4.〜諸法無我〜 諸法無我と食物連鎖について

 

前回は細胞と「諸行無常」についてお話させていただきました。「諸行無常」の次は同じ三法印の「諸法無我」のお話をさせていただきます。「諸法無我」は言葉の通り捉えると、この世のものに我は無いとなりますが、この我というのは私達自身のことではないです。「諸法無我」はひとつのところに留まることはないという意味で、これはすべてのできごとに対して言えることです。このことは「諸行無常」と大きく関係します。
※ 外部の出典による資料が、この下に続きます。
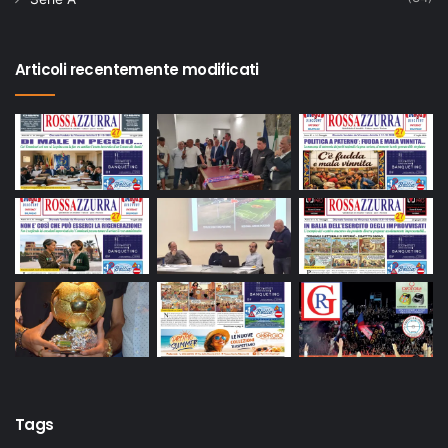
Articoli recentemente modificati
Tags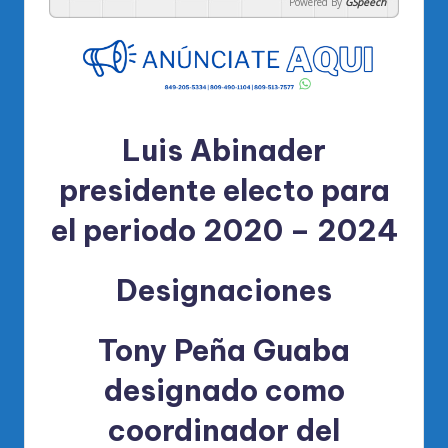
Powered By
GSpeech
Luis Abinader
presidente electo para
el periodo 2020 – 2024
Designaciones
Tony Peña Guaba
designado como
coordinador del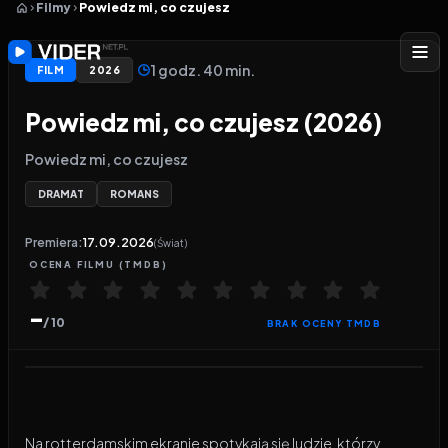
Filmy
Powiedz mi, co czujesz
1 godz. 40 min.
FILM
2026
Powiedz mi, co czujesz (2026)
Powiedz mi, co czujesz
DRAMAT
ROMANS
Premiera:
17.09.2026
(Świat)
OCENA
FILMU
(TMDB)
-
/ 10
BRAK OCENY TMDB
Odtwarzacz wideo:
Powiedz mi, co czujesz
Na rotterdamskim ekranie spotykają się ludzie, którzy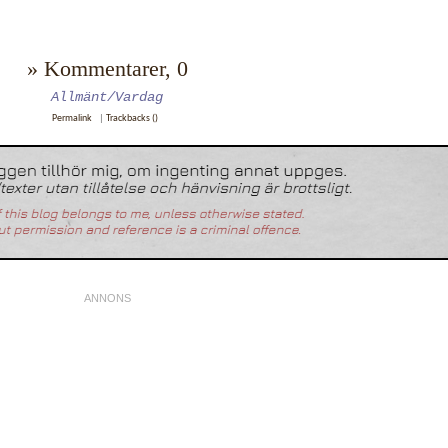
» Kommentarer, 0
Allmänt/Vardag
Permalink
|
Trackbacks ()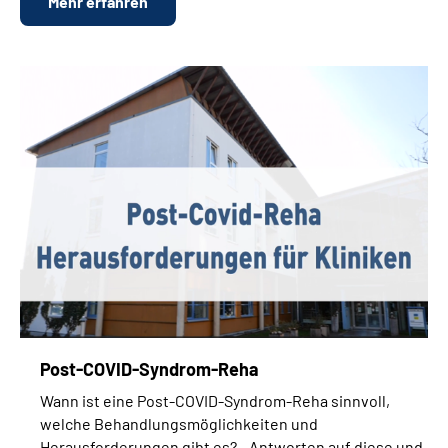
Mehr erfahren
Post-COVID-Syndrom-Reha
Wann ist eine Post-COVID-Syndrom-Reha sinnvoll,
welche Behandlungsmöglichkeiten und
Herausforderungen gibt es? - Antworten auf diese und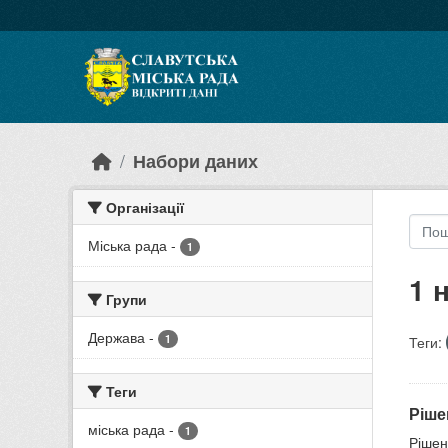
Skip to main content
Набори даних
Організації
Міська рада
-
1
1 
Групи
Держава
-
1
Теги:
Теги
Ріше
міська рада
-
1
Рішен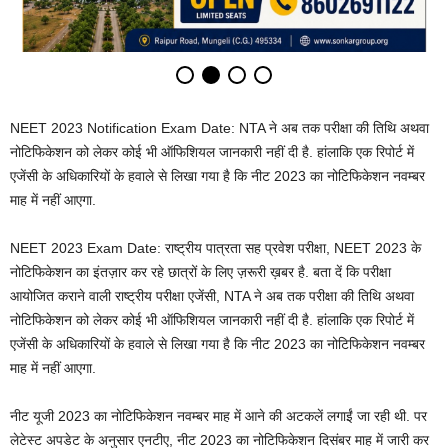
NEET 2023 Notification Exam Date: NTA ने अब तक परीक्षा की तिथि अथवा
नोटिफिकेशन को लेकर कोई भी ऑफिशियल जानकारी नहीं दी है. हांलाकि एक रिपोर्ट में
एजेंसी के अधिकारियों के हवाले से लिखा गया है कि नीट 2023 का नोटिफिकेशन नवम्बर
माह में नहीं आएगा.
NEET 2023 Exam Date: राष्ट्रीय पात्रता सह प्रवेश परीक्षा, NEET 2023 के
नोटिफिकेशन का इंतज़ार कर रहे छात्रों के लिए ज़रूरी ख़बर है. बता दें कि परीक्षा
आयोजित कराने वाली राष्ट्रीय परीक्षा एजेंसी, NTA ने अब तक परीक्षा की तिथि अथवा
नोटिफिकेशन को लेकर कोई भी ऑफिशियल जानकारी नहीं दी है. हांलाकि एक रिपोर्ट में
एजेंसी के अधिकारियों के हवाले से लिखा गया है कि नीट 2023 का नोटिफिकेशन नवम्बर
माह में नहीं आएगा.
नीट यूजी 2023 का नोटिफिकेशन नवम्बर माह में आने की अटकलें लगाईं जा रही थी. पर
लेटेस्ट अपडेट के अनुसार एनटीए, नीट 2023 का नोटिफिकेशन दिसंबर माह में जारी कर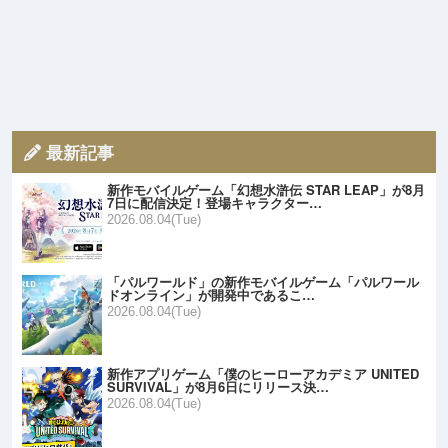
最新記事
新作モバイルゲーム「幻想水滸伝 STAR LEAP」が8月
7日に配信決定！登場キャラクター…
2026.08.04(Tue)
「パルワールド」の新作モバイルゲーム「パルワール
ドオンライン」が開発中であるこ…
2026.08.04(Tue)
新作アプリゲーム「僕のヒーローアカデミア UNITED
SURVIVAL」が8月6日にリリース決…
2026.08.04(Tue)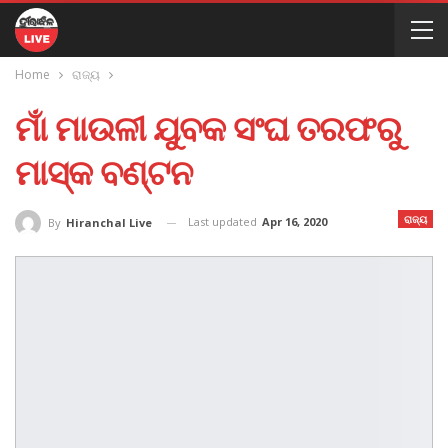
Home
ରାଜ୍ୟ
ମାଁ ମାଉଳୀ ଯୁବକ ସଂଘ ତରଫରୁ
ମାସ୍କ ବଣ୍ଟନ
ରାଜ୍ୟ
Last updated
Apr 16, 2020
By
Hiranchal Live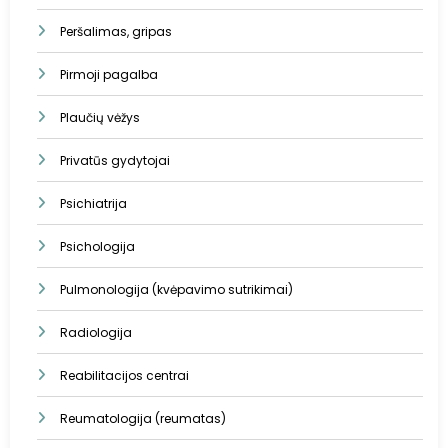
Peršalimas, gripas
Pirmoji pagalba
Plaučių vėžys
Privatūs gydytojai
Psichiatrija
Psichologija
Pulmonologija (kvėpavimo sutrikimai)
Radiologija
Reabilitacijos centrai
Reumatologija (reumatas)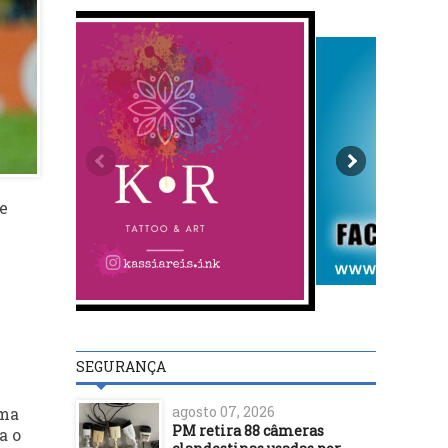
ve
SEGURANÇA
agosto 07, 2026
uma
PM retira 88 câmeras
a o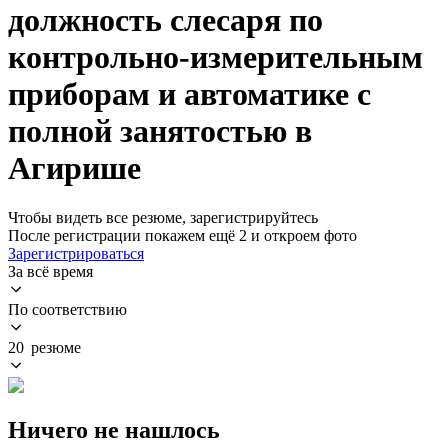
должность слесаря по
контрольно-измерительным
приборам и автоматике с
полной занятостью в
Агирише
Чтобы видеть все резюме, зарегистрируйтесь
После регистрации покажем ещё 2 и откроем фото
Зарегистрироваться
За всё время
По соответствию
20 резюме
Ничего не нашлось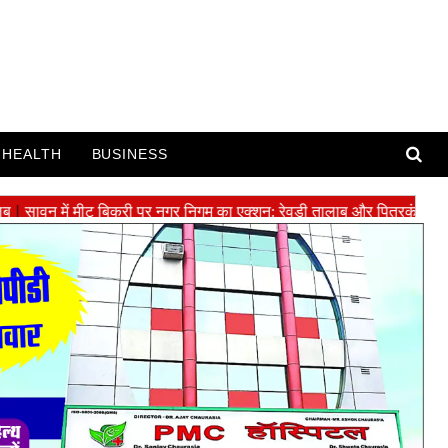
HEALTH
BUSINESS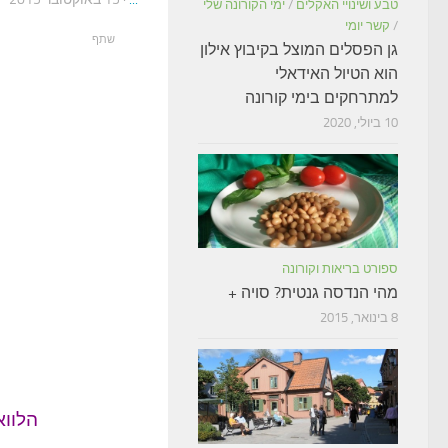
טבע ושינויי האקלים
/
ימי הקורונה שלי
/
קשר יומי
שתף
גן הפסלים המוצל בקיבוץ אילון
הוא הטיול האידאלי
למתרחקים בימי קורונה
10 ביולי, 2020
ספורט בריאות וקורונה
מהי הנדסה גנטית? סויה +
8 בינואר, 2015
הלווא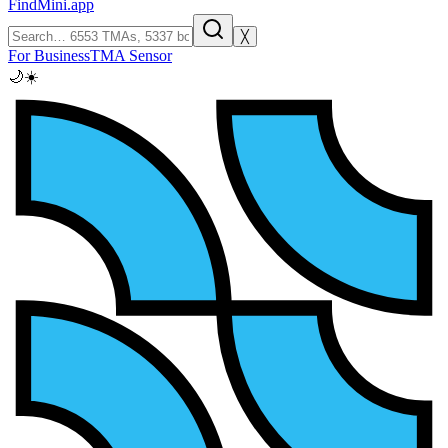
FindMini.app
╳
For Business
TMA Sensor
🌙
☀️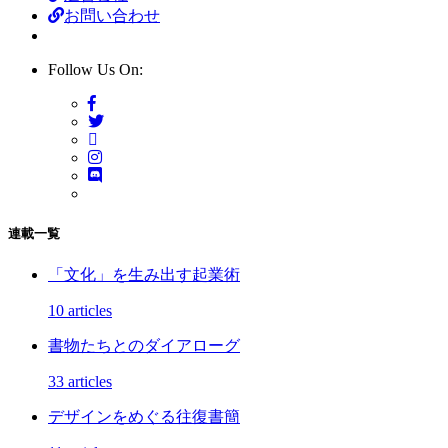
お問い合わせ
Follow Us On:
連載一覧
「文化」を生み出す起業術
10 articles
書物たちとのダイアローグ
33 articles
デザインをめぐる往復書簡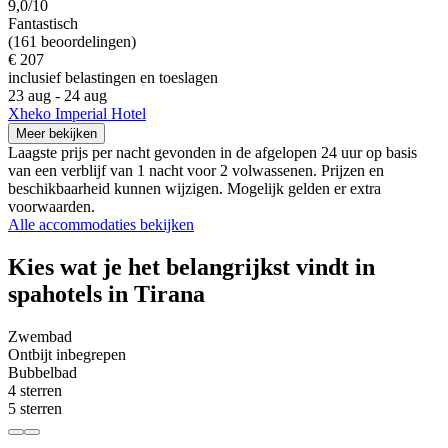
9,0/10
Fantastisch
(161 beoordelingen)
€ 207
inclusief belastingen en toeslagen
23 aug - 24 aug
Xheko Imperial Hotel
Meer bekijken
Laagste prijs per nacht gevonden in de afgelopen 24 uur op basis
van een verblijf van 1 nacht voor 2 volwassenen. Prijzen en
beschikbaarheid kunnen wijzigen. Mogelijk gelden er extra
voorwaarden.
Alle accommodaties bekijken
Kies wat je het belangrijkst vindt in
spahotels in Tirana
Zwembad
Ontbijt inbegrepen
Bubbelbad
4 sterren
5 sterren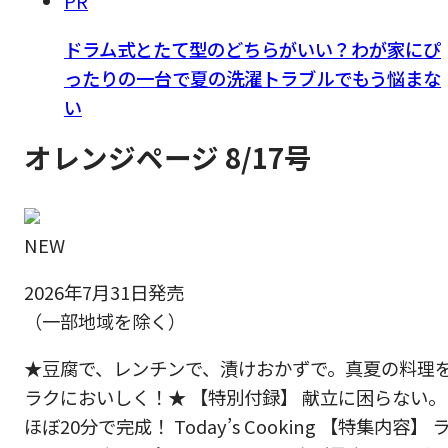
PR
ドラム式とたて型のどちらがいい？わが家にぴ
ったりの一台で夏の洗濯トラブルでもう悩まな
い
オレンジページ 8/17号
NEW
2026年7月31日発売
（一部地域を除く）
★豆腐で、レンチンで、漬けおかずで。真夏の料理
ラクにおいしく！★ 【特別付録】 献立に困らない。
ほぼ20分で完成！ Today’s Cooking 【特集内容】 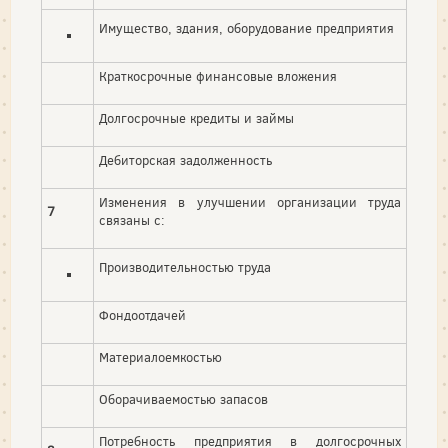
Имущество, здания, оборудование предприятия
Краткосрочные финансовые вложения
Долгосрочные кредиты и займы
Дебиторская задолженность
Изменения в улучшении организации труда
7
связаны с:
Производительностью труда
Фондоотдачей
Материалоемкостью
Оборачиваемостью запасов
Потребность предприятия в долгосрочных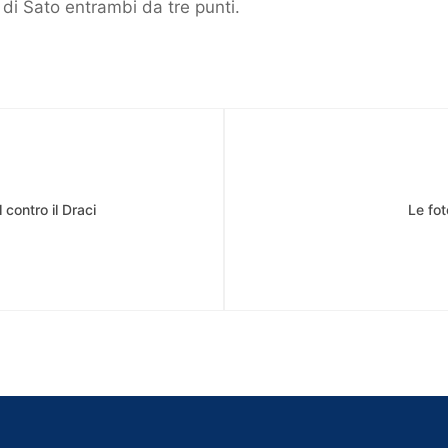
di Sato entrambi da tre punti.
 contro il Draci
Le fot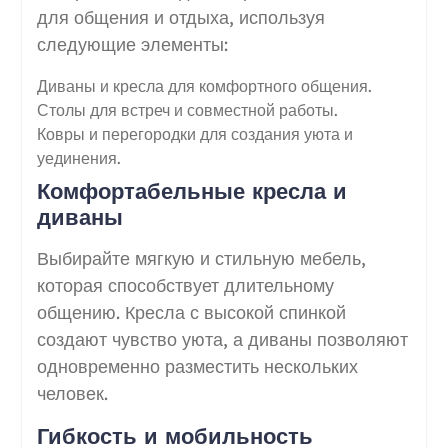
для общения и отдыха, используя
следующие элементы:
Диваны и кресла для комфортного общения.
Столы для встреч и совместной работы.
Ковры и перегородки для создания уюта и
уединения.
Комфортабельные кресла и
диваны
Выбирайте мягкую и стильную мебель,
которая способствует длительному
общению. Кресла с высокой спинкой
создают чувство уюта, а диваны позволяют
одновременно разместить нескольких
человек.
Гибкость и мобильность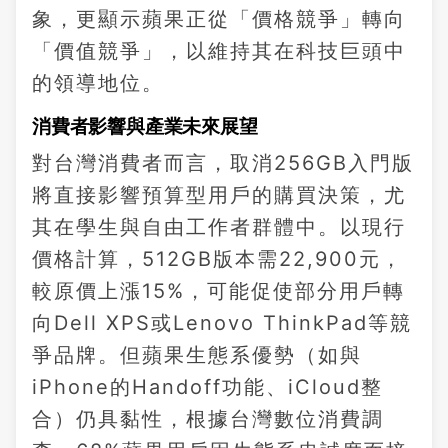
象，更顯示蘋果正從「價格競爭」轉向
「價值競爭」，以維持其在科技巨頭中
的領導地位。
消費者影響與產業未來展望
對台灣消費者而言，取消256GB入門版
將直接影響預算型用戶的購買決策，尤
其在學生與自由工作者群體中。以現行
價格計算，512GB版本需22,900元，
較原價上漲15%，可能促使部分用戶轉
向Dell XPS或Lenovo ThinkPad等競
爭品牌。但蘋果生態系優勢（如與
iPhone的Handoff功能、iCloud整
合）仍具黏性，根據台灣數位消費調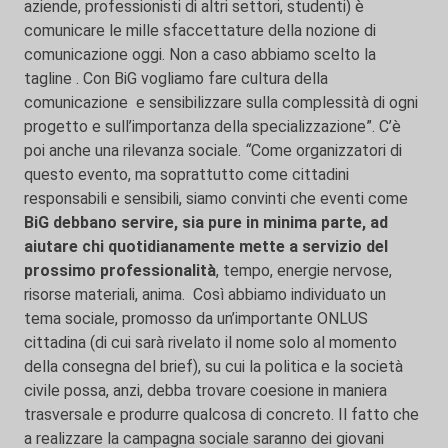
aziende, professionisti di altri settori, studenti) è
comunicare le mille sfaccettature della nozione di
comunicazione oggi. Non a caso abbiamo scelto la
tagline . Con BiG vogliamo fare cultura della
comunicazione e sensibilizzare sulla complessità di ogni
progetto e sull’importanza della specializzazione”. C’è
poi anche una rilevanza sociale.
“
Come organizzatori di
questo evento, ma soprattutto come cittadini
responsabili e sensibili, siamo convinti che eventi come
BiG debbano servire, sia pure in minima parte, ad
aiutare chi quotidianamente mette a servizio del
prossimo professionalità
, tempo, energie nervose,
risorse materiali, anima. Così abbiamo individuato un
tema sociale, promosso da un’importante ONLUS
cittadina (di cui sarà rivelato il nome solo al momento
della consegna del brief), su cui la politica e la società
civile possa, anzi, debba trovare coesione in maniera
trasversale e produrre qualcosa di concreto. Il fatto che
a realizzare la campagna sociale saranno dei giovani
前回お話させていただいたとおり、物事は変わり続け、それに合わせて他のものごとを変化していきます。そのためにも「諸法無我」として、物事の定位置を定めるわけにはいかないのです。私達は食物を消化し、栄養を吸収して生きています。この栄養というのはタンパク質、脂質、炭水化物といったものですが、これらは植物もしくは動物から得ています。つまり、他の「いのち」から栄養をもらって私達は生きています。また私たちが食べている動物も生きていくために他の「いのち」から栄養を取っています。例えばお刺身で考えてみましょう。マグロはイワシなど他の小魚を食べますし、イワシは動物プランクトンを食べます。その動物プランクトンは植物プランクトンから栄養を取っています。なので私達の体を作るタンパク質は遠い海の植物プランクトンから移り移りやってきたものといっていいでしょう。また私達の体は毎日の新陳代謝でタンパク質はどんどん入れ替わっていきます。古くなった細胞は肌の垢となったり、うんちと一緒に体の外に流れていきます。それらは下水と一緒に川に、海に流れていきます。そして、遙か海の底で、植物プランクトンの栄養になります。なので、私達の体を作っているタンパク質などはこの地球という世界中を巡り続けています。このように私達が生きている上で栄養という面でも「諸法無我」として考えられます。10年前に私の体の一部だったものが、今隣に座っている人の体になっているかもしれません。やはり「諸法無我」という言葉を通して、「これは私のものだから」といった執着の無意味さを実感すべきなのでしょう。今日はここでお話を終わりたいと思います。